Gemini Intelligence is being described as the biggest update to Android, not just for marketing effect, but because it genuinely carries the potential and weight to transform Android as we know it. The current Android user experience, from customizations and tinkering to app ecosystems and controls, is built around how we visually and physically interact with the OS. But the agentic version of Gemini sort of demotes that interface to a secondary layer, as the operating system may soon become less about the apps it runs and more about how AI can leverage it to execute your tasks.

I’m not fully opposed to this future because it has the potential to be the best well-being technology ever created. It could finally allow me to walk upright, look at the sunset, or spend time with my family like a human being should. But it has equal potential to go the opposite way and keep people from participating in their own digital lives, which have increasingly become critical to our existence.

It’s all about control

When AI is taking actions on your behalf while you are merely approving them, who is actually in control: AI or you?

There is no doubt that AI will change how we use our phones, but the better question is: how much control over the experience will remain with us? There would be moments when Gemini makes decisions that are not fully aligned with my thoughts and intentions. Maybe it’s acting on a flawed interpretation, gets influenced by code injection, or even advertisers (ads will most likely come to Gemini — it’s Google, after all).

Even if the implications aren’t too grave, what if Gemini books a terrible hotel, sends an incorrect message, or buys the wrong size of a product? Who would be blamed for it?
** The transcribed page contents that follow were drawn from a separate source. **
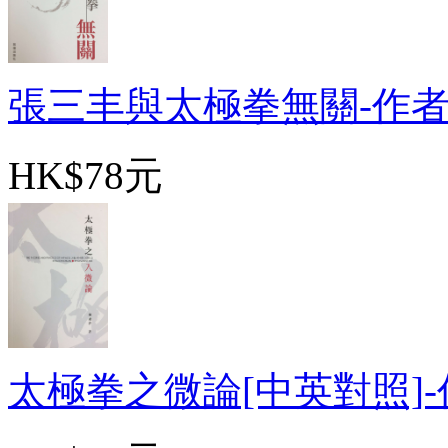
張三丰與太極拳無關-作者
HK$78元
太極拳之微論[中英對照]-作者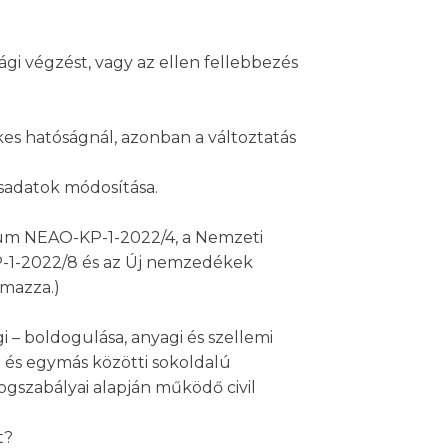
gi végzést, vagy az ellen fellebbezés
ékes hatóságnál, azonban a változtatás
zsadatok módosítása.
gium NEAO-KP-1-2022/4, a Nemzeti
P-1-2022/8 és az Új nemzedékek
lmazza.)
i – boldogulása, anyagi és szellemi
 és egymás közötti sokoldalú
gszabályai alapján működő civil
t?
Did I do it, or did my assistant?

What if Gemini books a terrible hotel or sends an incorrect message? Who would be blamed for it? Did I do it, or did my assistant?

I agree that offloading repetitive tasks to AI will free up mental space, improving work-life balance. At the same time, it’s hard to overlook that hijacking the discovery process can dim our curiosity while automating choices rooted in our inherent personalities.

Nothing much may be changing for both humans and Android right now — but a lot of it is coming. It may eventually be AI that shapes us, not the other way around.